While discussing finding test subjects, McCormick, who bankrolled much of the research into the pill, is documented saying, "How can we get a cage of ovulating females to experiment with?"
Before the approval of the pill, Eig said testing was done on non-consenting women and men in psychiatric institutions, and then on low-income women in Puerto Rico and Haiti — some of whom could not read or write. While some knew that the pill was meant to prevent pregnancies, they weren't aware that it was an experimental drug.
Littlejohn says this case is emblematic of the continued use of birth control for oppressive means. "[Some] people around the world have increasingly been told that their fertility is a problem and that they need to limit their fertility," she said.
When it comes to what's considered an "undesired" pregnancy, it can have less to do with people's feelings about having children and more to do with assumptions and circumstances, according to Littlejohn. For instance, people of colour from lower socioeconomic backgrounds are more likely to have pregnancies deemed "undesired," she said.
"Some people would like to have children, but they can't," she said. "They don't feel like a child could be desired at that point in time because structurally, for example, they don't have enough money to be able to take care of children."
The solution might be to prescribe birth control so that they can stop a pregnancy from happening, she said, "but in reality, what that person needs is support with housing, so that they could feel like their pregnancy could be desired. The solution is rethinking our social policy."
Uneven burden of responsibility
The pill is what Littlejohn refers to as "gendered compulsory birth control."
"[It's] the idea that women and people who can get pregnant are really channelled into accepting primary responsibility for preventing pregnancy, specifically using methods that are designed for their bodies," Littlejohn said. It's an idea that she says is enforced by their partners, parents, friends and even medical providers.
In addition to side effects, the tedium of taking it every day can also be a source of dissatisfaction. But Littlejohn says the pressure and sole responsibility to prevent pregnancy is why people continue to stay on it.
"My study shows there were lots of women who wanted to prevent pregnancy, but they wanted to do it by having their partners wear condoms," said Littlejohn.

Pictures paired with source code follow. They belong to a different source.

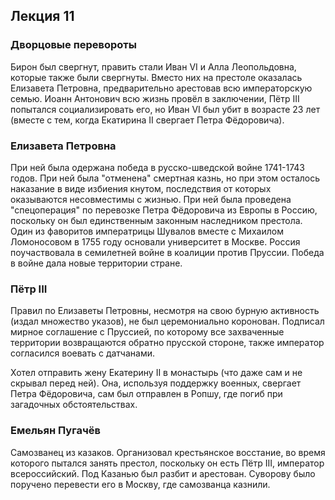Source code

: ## Лекция 11

### Дворцовые перевороты

Бирон был свергнут, править стали Иван VI и Алла Леопольдовна, которые также были свергнуты. Вместо
них на престоле оказалась Елизавета Петровна, предварительно арестовав всю императорскую семью.
Иоанн Антонович всю жизнь провёл в заключении, Пётр III попытался социализировать его, но Иван VI
был убит в возрасте 23 лет (вместе с тем, когда Екатирина II свергает Петра Фёдоровича).

### Елизавета Петровна

При ней была одержана победа в русско-шведской войне 1741-1743 годов. При ней была "отменена"
смертная казнь, но при этом осталось наказание в виде избиения кнутом, последствия от которых
оказываются несовместимы с жизнью. При ней была проведена "спецоперация" по перевозке Петра
Фёдоровича из Европы в Россию, поскольку он был единственным законным наследником престола. Один из
фаворитов императрицы Шувалов вместе с Михаилом Ломоносовом в 1755 году основали университет в
Москве. Россия поучаствовала в семилетней войне в коалиции против Пруссии. Победа в войне дала новые
территории стране.

### Пётр III

Правил по Елизаветы Петровны, несмотря на свою бурную активность (издал множество указов), не был
церемониально коронован. Подписал мирное соглашение с Пруссией, по которому все захваченные
территории возвращаются обратно прусской стороне, также император согласился воевать с датчанами.

Хотел отправить жену Екатерину II в монастырь (что даже сам и не скрывал перед ней). Она, используя
поддержку военных, свергает Петра Фёдоровича, сам был отправлен в Ропшу, где погиб при загадочных
обстоятельствах.

### Емельян Пугачёв

Самозванец из казаков. Организовал крестьянское восстание, во время которого пытался занять престол,
поскольку он есть Пётр III, император всероссийский. Под Казанью был разбит и арестован. Суворову
было поручено перевести его в Москву, где самозванца казнили.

The pill could be a tool for liberation, she says, if people who are trying to prevent pregnancy have free and unbridled access to the methods that they want without pressure from their partners or anyone else.
Future of birth control
When it comes to evening the burden of responsibility around birth control, one of the hurdles has been research funding. But, Littlejohn says, that's been changing in recent years, with significant progress in prescription contraceptives that target sperm.
The experimental sperm-targeting contraceptive, which uses the same principles as hormonal birth control for women and birthing people, comes in the form of a gel that is applied onto the shoulders and contains both progesterone and testosterone.
The development of such a drug, Blithe says, has been about 80 years in the making.
"We're building on the 60 years of data we have [on] women about how this works in them and we're applying this to men," she said.